Directions:
1. Retype the passage on short-term load forecasting starting at "High accuracy requirement." and ending at "reductions of costs.".
2. According to the passage on short-term load forecasting, which three seasonal patterns are often investigated?
3. Write what comes next in the passage on short-term load forecasting, beginning after its final sentence.

Document section:
Short term load forecasting (STLF) has several characteristics that are attractive to the forecasting community:

  1. (1)

    Large volume of time series data. Many utilities today have been storing hourly loads at system level for at least 5 years, or over 40,000 records.

  2. (2)

    High quality data. Due to the maturity of the metering technology today, many utilities are comfortable with the data quality at the corporate level. Most outliers are physically explainable, such as system outages, demand response activities, etc.

  3. (3)

    Multiple patterns of seasonality. Three seasonal patterns are often being investigated in STLF: hours of a day, days of a week and months of a year.

  4. (4)

    Load is highly dependent on several explanatory variables. For instance, electricity consumption is highly correlated to temperature due to space heating and cooling needs in today’s world.

  5. (5)

    High accuracy requirement. Mean Absolute Percentage Error (MAPE) in 1 day ahead hourly load forecasting at a corporate level is typically \(<5\,\%\).

  6. (6)

    Societal necessity. Modern society is irreversibly dependent on electric power. Improving STLF quality can help system reliability and energy efficiency by bringing accuracy to a higher level than before, which means less outages, greener environment, and reductions of costs.

As a result, dozens of techniques have been applied to short-term load forecasting, such as regression analysis (Hong et al. 2010, 2011; Hong 2010), time series models, artificial neural networks (ANN) (Hippert et al. 2001; Khotanzad et al. 1998), and fuzzy regression (Al-Kandari et al. 2004; Song et al. 2005). Many of these techniques have been progressively improved by the scientific community over the past three decades. Several of the techniques have been adopted for production use in the utilities (Khotanzad et al. 1998; Hong et al. 2010; Hong 2010; Fan et al. 2009; Fan and Hyndman 2012).

Data records:

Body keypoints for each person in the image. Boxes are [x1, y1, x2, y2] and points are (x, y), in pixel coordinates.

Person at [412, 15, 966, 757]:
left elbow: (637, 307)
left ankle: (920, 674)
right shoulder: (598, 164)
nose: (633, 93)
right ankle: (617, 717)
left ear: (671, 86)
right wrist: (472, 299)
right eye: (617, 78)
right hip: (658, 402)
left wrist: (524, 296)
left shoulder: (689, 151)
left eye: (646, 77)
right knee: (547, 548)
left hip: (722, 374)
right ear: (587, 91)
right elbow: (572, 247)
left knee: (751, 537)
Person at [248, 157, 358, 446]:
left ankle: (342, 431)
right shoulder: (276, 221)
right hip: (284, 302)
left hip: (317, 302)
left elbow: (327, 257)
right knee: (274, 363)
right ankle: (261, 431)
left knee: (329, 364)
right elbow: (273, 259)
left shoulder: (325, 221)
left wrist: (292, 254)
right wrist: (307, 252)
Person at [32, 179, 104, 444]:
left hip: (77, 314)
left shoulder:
...
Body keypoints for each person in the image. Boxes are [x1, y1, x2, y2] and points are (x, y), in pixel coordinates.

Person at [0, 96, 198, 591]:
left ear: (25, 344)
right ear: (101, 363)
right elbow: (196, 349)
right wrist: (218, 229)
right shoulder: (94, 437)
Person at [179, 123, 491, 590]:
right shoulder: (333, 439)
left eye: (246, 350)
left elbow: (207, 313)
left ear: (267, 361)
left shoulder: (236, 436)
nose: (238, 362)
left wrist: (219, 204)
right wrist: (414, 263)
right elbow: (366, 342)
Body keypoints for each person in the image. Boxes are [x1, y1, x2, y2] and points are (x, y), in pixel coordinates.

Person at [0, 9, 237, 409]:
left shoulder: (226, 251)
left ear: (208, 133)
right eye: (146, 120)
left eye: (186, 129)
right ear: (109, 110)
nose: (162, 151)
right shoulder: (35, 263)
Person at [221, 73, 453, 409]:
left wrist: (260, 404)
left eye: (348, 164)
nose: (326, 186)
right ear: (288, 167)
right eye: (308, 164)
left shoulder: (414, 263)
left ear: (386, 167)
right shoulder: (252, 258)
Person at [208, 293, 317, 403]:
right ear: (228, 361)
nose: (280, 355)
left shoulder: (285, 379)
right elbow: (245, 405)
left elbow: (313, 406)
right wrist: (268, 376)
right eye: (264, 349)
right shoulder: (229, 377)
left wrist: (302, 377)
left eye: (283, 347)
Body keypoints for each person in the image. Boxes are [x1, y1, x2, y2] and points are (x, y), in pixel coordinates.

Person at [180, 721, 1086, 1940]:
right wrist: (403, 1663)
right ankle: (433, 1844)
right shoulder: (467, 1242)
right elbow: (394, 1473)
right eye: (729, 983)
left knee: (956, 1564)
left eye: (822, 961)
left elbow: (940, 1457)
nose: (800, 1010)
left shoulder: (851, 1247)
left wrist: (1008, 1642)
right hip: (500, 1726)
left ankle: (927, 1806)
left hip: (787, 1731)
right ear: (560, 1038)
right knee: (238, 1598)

Answers to each task:
1.
High accuracy requirement. Mean Absolute Percentage Error (MAPE) in 1 day ahead hourly load forecasting at a corporate level is typically \(<5\,\%\).

  6. (6)

    Societal necessity. Modern society is irreversibly dependent on electric power. Improving STLF quality can help system reliability and energy efficiency by bringing accuracy to a higher level than before, which means less outages, greener environment, and reductions of costs.

2. Hours of a day, days of a week, and months of a year.

3.
Fuzzy regression is introduced to overcome some of the limitations of linear regression, such as the vague relationship between the response variable and predictor variable(s), an insufficient number of observations, and error distributions which are difficult to verify. The fundamental difference between the assumptions of the two techniques is on the deviations between the observed values and the estimated values. These values are supposed to be errors in measurement or observations that occur in linear regression models, but are assumed to depend on the indefiniteness of the system structure in fuzzy regression. The earliest formulation of fuzzy regression analysis was later named as the Min problem, which minimizes the fuzziness such that the membership of every estimated interval is above a certain threshold (Tanaka et al. 1982). Two other formulations, the Max problem and the Conjunction problem were then proposed (Tanaka 1987; Tanaka and Watada 1988; Tanaka et al. 1989).

Despite 30 years of theoretical advancement on fuzzy regression and its applications to forecasting (Heshmaty and Kandel 1985; Chen and Wu 2003; Nureize and Watada 2010; Parvathi et al. 2013), fuzzy regression is still not shown to be well understood by the utility industry, nor is it properly applied to STLF. There are two representative research branches for the application of fuzzy regression to STLF. AI-Kandari et al. developed two fuzzy regression models for 24-h ahead forecast in summer and winter respectively (Al-Kandari et al. 2004). The work is mainly at the proof-of-concept level for the following two reasons: (1) the range between the forecasted upper and lower bounds is not tight enough to be useful for utility operations; (2) the forecasted center is not able to capture the salient features of the load curve. Song et al. used fuzzy linear regression to forecast the loads during holidays with promising accuracy (Song et al. 2005). This approach forecasts the load based on previous load without the inputs of weather information. The case study of the local utility is too special to be generalized, in the sense that the load profiles of the holidays in different years remain fairly stable. This means the case study is limited in its applicability to many other utilities.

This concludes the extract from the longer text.